Document segment START
CREST    BREEDERS    INTERNATIONAL     PRIVATE    LIMITED

v

MINISTER     OF     LANDS      AGRICULTURE,     WATER,     FISHERIES     AND RURAL     DEVELOPMENT     AND     12     OTHERS

SUPREME COURT OF ZIMBABWE

BHUNU JA, CHIWESHE JA, MUSAKWA JA

HARARE: 6 MARCH 2023 & 30 OCTOBER 2025

L. Uriri, with T.S. Nyawo for the appellant

L.T. Muradzikwa, for the first and second respondents

J.Koto for the third to thirteenth respondents

CHIWESHE JA:	This is	an appeal against the whole judgment of the Administrative Court (the court a quo) sitting at Harare, dated 22 November 2022, wherein the court a quo dismissed with costs on the attorney and client scale the appellant’s application for the registration of the Memorandum of Agreement (the agreement) entered into between the appellant, on the one hand, and the Government of the Republic of Zimbabwe, on the other.

Aggrieved by the decision of the court a quo, the appellant noted the present appeal.  We heard the appeal on 6 March 2023. At the close of submissions we gave an order in the following terms:

“1. The appeal be and is hereby allowed with costs on the attorney and client scale.

2.  The judgement of the Administrative Court in ACC 33/22 (Judgment No. HC22/22) given on 23 November 2022

be and is hereby set aside and substituted with the following:

‘(a) The application for registration of the Memorandum of the Agreement entered

into between the applicant and Government of the Republic Zimbabwe be and is hereby granted.
Document segment END
Data below START
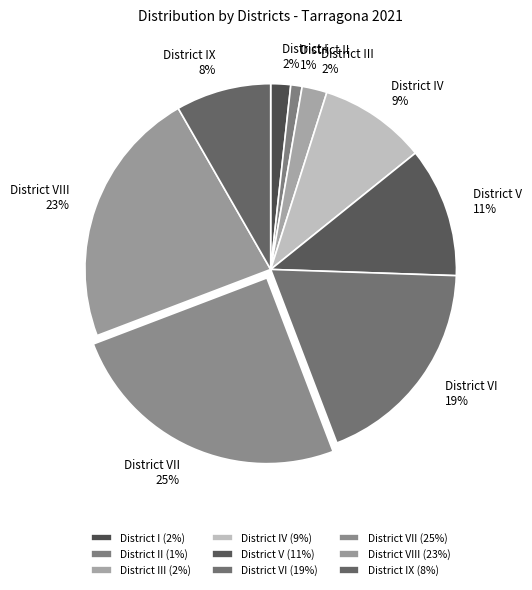

How many slices are in this pie chart?

9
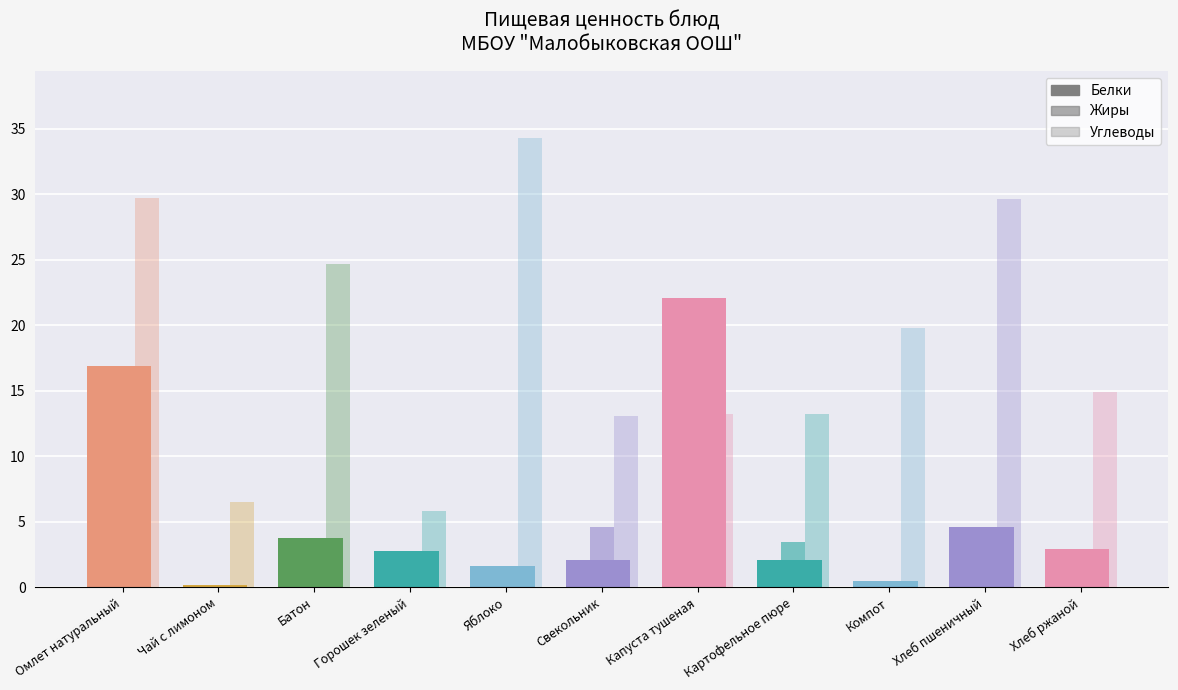

At which label does Белки reach its peak?

Капуста тушеная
Data below END
### [Task brief]
Reproduce word for word the passage of the Supreme Court judgment from "BHUNU JA, CHIWESHE" to "on the other.".

### [Response]
BHUNU JA, CHIWESHE JA, MUSAKWA JA

HARARE: 6 MARCH 2023 & 30 OCTOBER 2025

L. Uriri, with T.S. Nyawo for the appellant

L.T. Muradzikwa, for the first and second respondents

J.Koto for the third to thirteenth respondents

CHIWESHE JA:	This is	an appeal against the whole judgment of the Administrative Court (the court a quo) sitting at Harare, dated 22 November 2022, wherein the court a quo dismissed with costs on the attorney and client scale the appellant’s application for the registration of the Memorandum of Agreement (the agreement) entered into between the appellant, on the one hand, and the Government of the Republic of Zimbabwe, on the other.